Dazi, un braccio di ferro tra politica ed economia
- Silvia Malandrin
- 28 lug
- Tempo di lettura: 3 min
L'Editoriale del Direttore

E alla fine accordo fu. Dazi al 15% per i prodotti importati dai Paesi dell’Unione Europea verso gli Stati Uniti (con numerose deroghe e un’intesa ancora da trovare sui farmaci per esempio). Tra minacce reciproche, insoddisfazioni da parte di alcuni Stati dell’Ue come la Francia e del centrosinistra in Italia.
Tuttavia la stretta di mano in Scozia tra il presidente degli Usa Donald Trump e la presidente della Commissione Ue Ursula von der Leyen lascia l’amaro in bocca. Soprattutto mette in risalto l’eterno scontro tra politica ed economia, consumatori e libero mercato, produttori di eccellenze made in Italy e multinazionali più attente ai profitti che alla qualità.
In un mondo davvero globalizzato i dazi non dovrebbero più esistere. La “guerra” inutile sulle importazioni ed esportazioni non la decide solo la politica, ma soprattutto il libero mercato. Gli Stati avrebbero piuttosto il compito di controllare il rispetto della genuinità dei prodotti e della concorrenza condotta senza trucchi e senza inganni nei confronti dei consumatori. A che servono allora gli accordi commerciali tra le Nazioni? Non si può convivere con la minaccia di aumentare a dismisura la tassazione o di tagliare posti di lavoro.

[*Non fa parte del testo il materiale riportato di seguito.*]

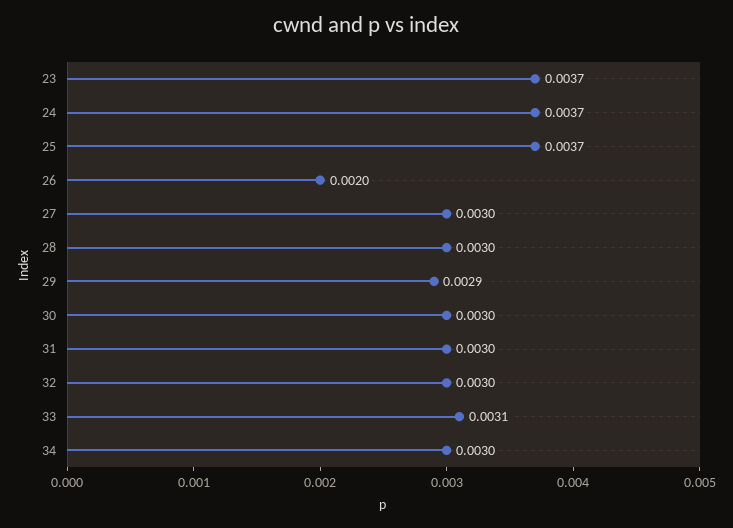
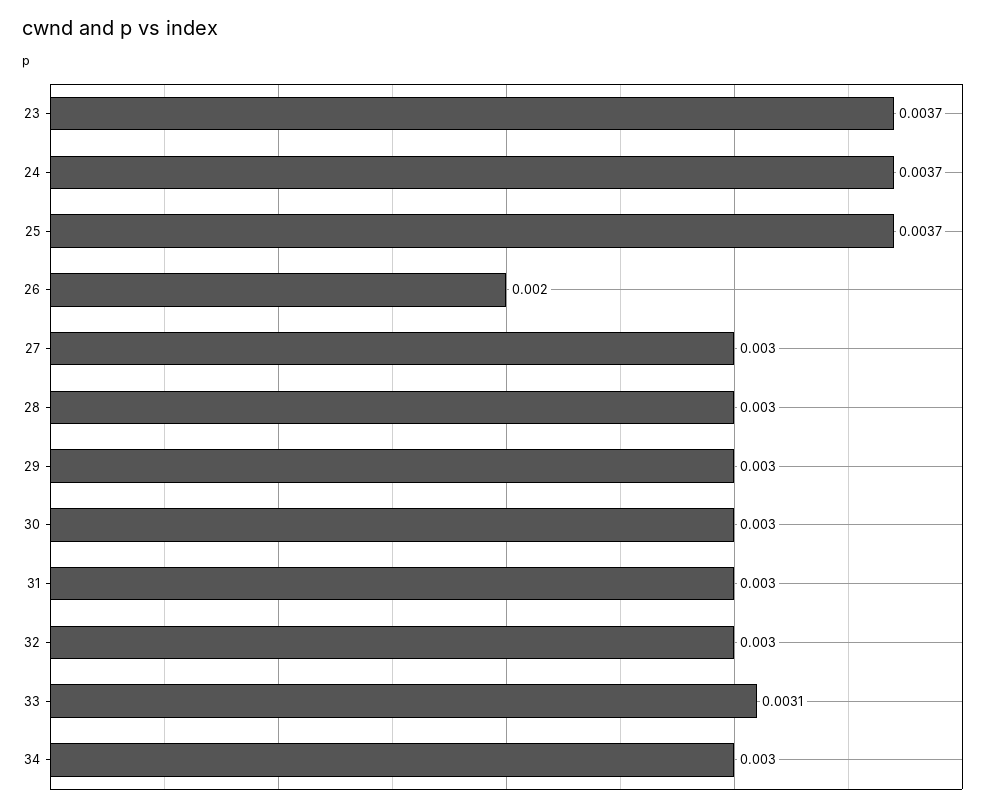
29: 0.0029 -> 0.003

Ancora una volta la “piccola” Ue ha dimostrato la sua impotenza. Lo spauracchio dei controdazi non ha affatto intimorito il tycoon americano, che nella sua tenuta in Scozia ha incontrato Ursula von der Leyen e l’ha costretta a scendere a patti. Che fine ha fatto la tassazione sul digitale? Perché invece di un obbligo di acquisto sulle armi Usa non si è discusso di disarmo e incentivi alla riconversione dell’industria bellica? O addirittura del sostegno dei prodotti agroalimentari tipici e del vino di qualità?
L’accordo scozzese non sembra stabile ed è suscettibile dei capricci di ambedue le parti. Al termine del mandato presidenziale potrebbe succedere un presidente americano più attento alla salute dei propri concittadini e alla qualità delle importazioni. Oppure un Trump più agguerrito che rimette in discussione il tutto. Mentre la fragile maggioranza che sostiene la presidente della Commissione Ue potrebbe sfaldarsi e imporre i controdazi.
Quest’altalena sulle imposte doganali ha comunque messo in evidenza anche la fragilità delle imprese italiane. Secondo Confartigianato sono poco più di 25mila le aziende nostrane che nel triennio 2022-2024 hanno esportato verso gli Usa. Con un valore complessivo che l’anno scorso ha raggiunto i 56,4 miliardi di dollari. Tra i comparti più a rischio restano moda e meccanica. Per il Centro Studi di Confindustria la stima è al ribasso: 22,6 miliardi di dollari di minori esportazioni. La realtà è che le nostre aziende sono troppo assistite, senza un progetto di medio-lungo periodo, con un dollaro debole che ne aveva già minato gli introiti. Invece servirebbe un piano serio di diversificazione dei mercati. Perché non sfruttare la presenza dei milioni di italiani – figli e oriundi – sparsi in tutto il mondo? Basti pensare all’America latina e alle potenzialità che offrirebbero per esempio Argentina, Brasile e Venezuela. Oppure l’Africa con tutti i Paesi che si affacciano sul Mediterraneo. O ai Paesi arabi innamorati del made in Italy (non solo quello di lusso). L’Estremo Oriente con la Cina – perché abbandonare l’accordo “Via della seta”? - e il Giappone. E l’Australia. Il problema è che i nostri produttori di eccellenze italiane dovrebbero affidarsi a export manager qualificati. Dovrebbero creare una rete per ridurre i costi, accorciare la filiera e partecipare a rassegne e fiere in tutti quei Paesi in cui l’eccellenza italiana è apprezzata. O educare i consumatori stranieri a farlo. Servono però investimenti e mentalità capaci di costruire mercati globali privi di dazi e con consumatori da rispettare.